Le prurit et le squamosis auraient tout aussi bien pu être mis sur le compte des cheylétielles. Cependant, cela nous paraît très peu probable. En effet, le chiot avait reçu un premier traitement antiparasitaire à base de sélamectine, et bien que le dosage ne soit pas connu, il devait être proche des recommandations du RCP. Les pipettes les moins dosées de Stronghold® permettent de traiter des chiens jusqu’à 2,5kg, et le jour de la consultation, soit une semaine après, le chiot ne pesait que 2,9 kg. De plus, du fipronil avait été appliqué sur le dos en quantité modérée.

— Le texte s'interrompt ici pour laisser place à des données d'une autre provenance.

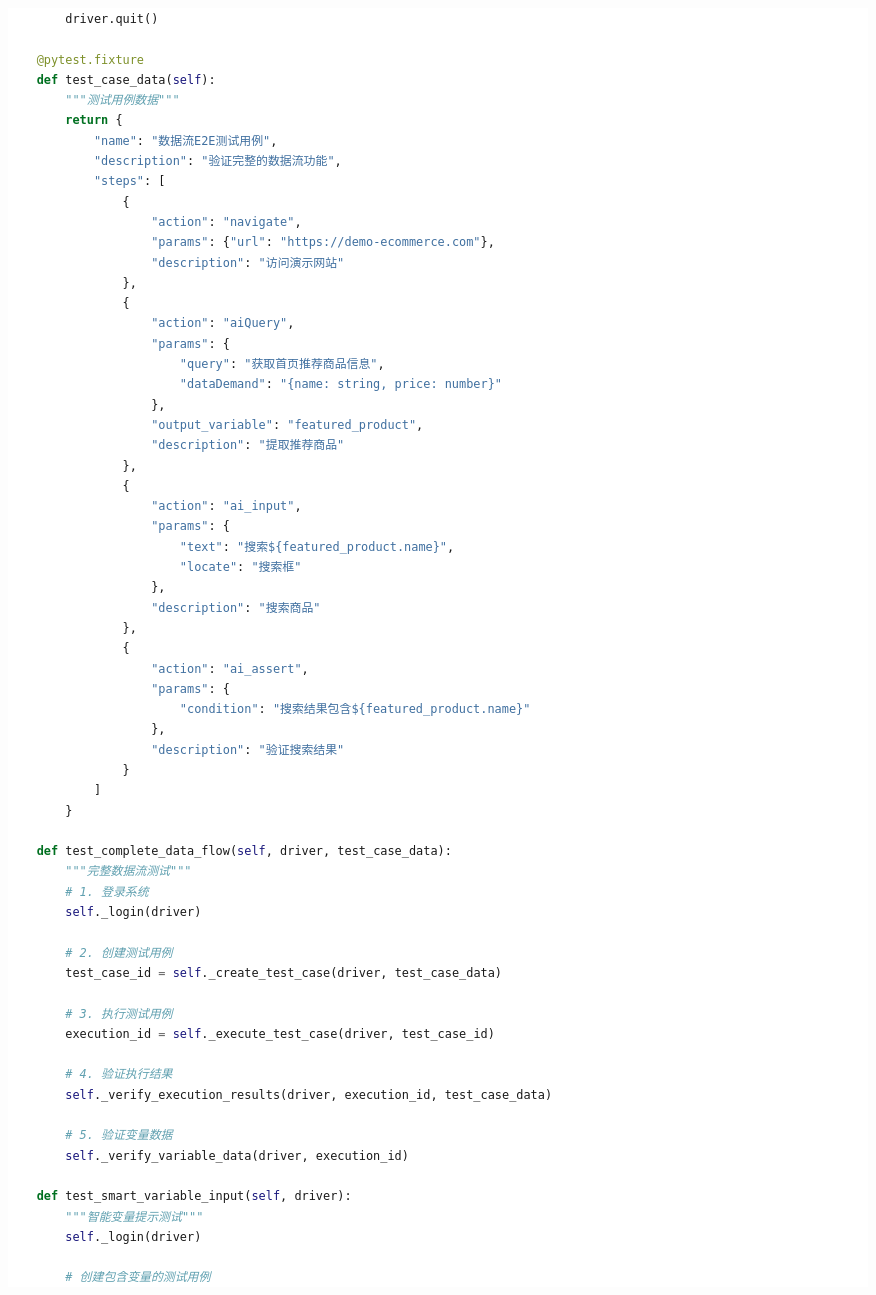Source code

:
 ```python
        driver.quit()
    
    @pytest.fixture
    def test_case_data(self):
        """测试用例数据"""
        return {
            "name": "数据流E2E测试用例",
            "description": "验证完整的数据流功能",
            "steps": [
                {
                    "action": "navigate",
                    "params": {"url": "https://demo-ecommerce.com"},
                    "description": "访问演示网站"
                },
                {
                    "action": "aiQuery",
                    "params": {
                        "query": "获取首页推荐商品信息",
                        "dataDemand": "{name: string, price: number}"
                    },
                    "output_variable": "featured_product",
                    "description": "提取推荐商品"
                },
                {
                    "action": "ai_input",
                    "params": {
                        "text": "搜索${featured_product.name}",
                        "locate": "搜索框"
                    },
                    "description": "搜索商品"
                },
                {
                    "action": "ai_assert",
                    "params": {
                        "condition": "搜索结果包含${featured_product.name}"
                    },
                    "description": "验证搜索结果"
                }
            ]
        }
    
    def test_complete_data_flow(self, driver, test_case_data):
        """完整数据流测试"""
        # 1. 登录系统
        self._login(driver)
        
        # 2. 创建测试用例
        test_case_id = self._create_test_case(driver, test_case_data)
        
        # 3. 执行测试用例
        execution_id = self._execute_test_case(driver, test_case_id)
        
        # 4. 验证执行结果
        self._verify_execution_results(driver, execution_id, test_case_data)
        
        # 5. 验证变量数据
        self._verify_variable_data(driver, execution_id)
    
    def test_smart_variable_input(self, driver):
        """智能变量提示测试"""
        self._login(driver)
        
        # 创建包含变量的测试用例
```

Aucun parasite n’a pu être retrouvé vivant à l’examen microscopique, ce qui est en faveur d’un effet acaricide de ces molécules, et a imposé de chercher une autre cause au prurit de Lilas.
Ce cas permet par ailleurs d’aborder les critères diagnostiques de la dermatite à Malassezia, qui méritent d’être précisés.
En effet, il a été proposé d’établir le diagnostic lorsqu’un chien qui présente une quantité anormalement élevée de Malassezia pachydermatis sur une peau lésionnelle montre une bonne réponse clinique et cytologique à une thérapeutique antifongique appropriée (Bond, 1997).
Une quantité « anormalement élevée » de Malassezia pachydermatis est difficile à définir avec précision ; plusieurs auteurs ont proposés des seuils cytologiques diagnostiques :
Plus de 10 levures pour 15 champs choisis au hasard et observés à l’objectif à immersion (Bond et al., 1993)
Au moins 1 levure pour 10 champs observés en moyenne (x 100) (Carlotti et al., 1996)
Plus de 2 levures par champ observées à l’objectif x 40 (Mauldin et al., 1997)
Ou encore, à l’objectif à immersion, une moyenne par champ de :
- Au moins 4 levures (Guaguère et al., 1996)
- Plus de 3 levures (Bensignor, 2001)
- 5 levures (Cafarchia et al., 2005)
- Au moins 5 levures (Bensignor, 2006)
- Plus de 3 levures (Power, 2006)
- Au moins 3 levures (Maynard et al., 2011)
Tous les champs microscopiques à immersion ne montraient pas de Malasseziae, mais lorsqu’elles étaient observées, environ 1 champ sur 5, elles étaient présentes en grand nombre, entre 40 et 50. Cela revient à une moyenne d’au moins 8 levures par champ.
A noter que les recommandations les plus récentes ne sont pas en faveur d’une évaluation quantitative dans la mesure où de nombreux facteurs interviennent (site anatomique prélevé, race) et où une faible quantité de Malassezia peut dans certains cas suffire à exacerber l’inflammation cutanée. Il est donc proposé que lorsque des Malassezia sont retrouvées chez des patients présentant une dermatose inflammatoire compatible avec la présence de ces levures, l’animal soit traité puis la réponse thérapeutique évaluée dans les 2 à 4 semaines (Bond et al., 2020).
La réponse clinique à la thérapeutique antifongique topique prescrite est excellente, puisque le prurit a cessé et les lésions cutanées ont rétrocédé.
La réponse cytologique est elle aussi excellente, puisqu’aucune Malassezia n’a pu être retrouvée lors du contrôle 3 semaines plus tard.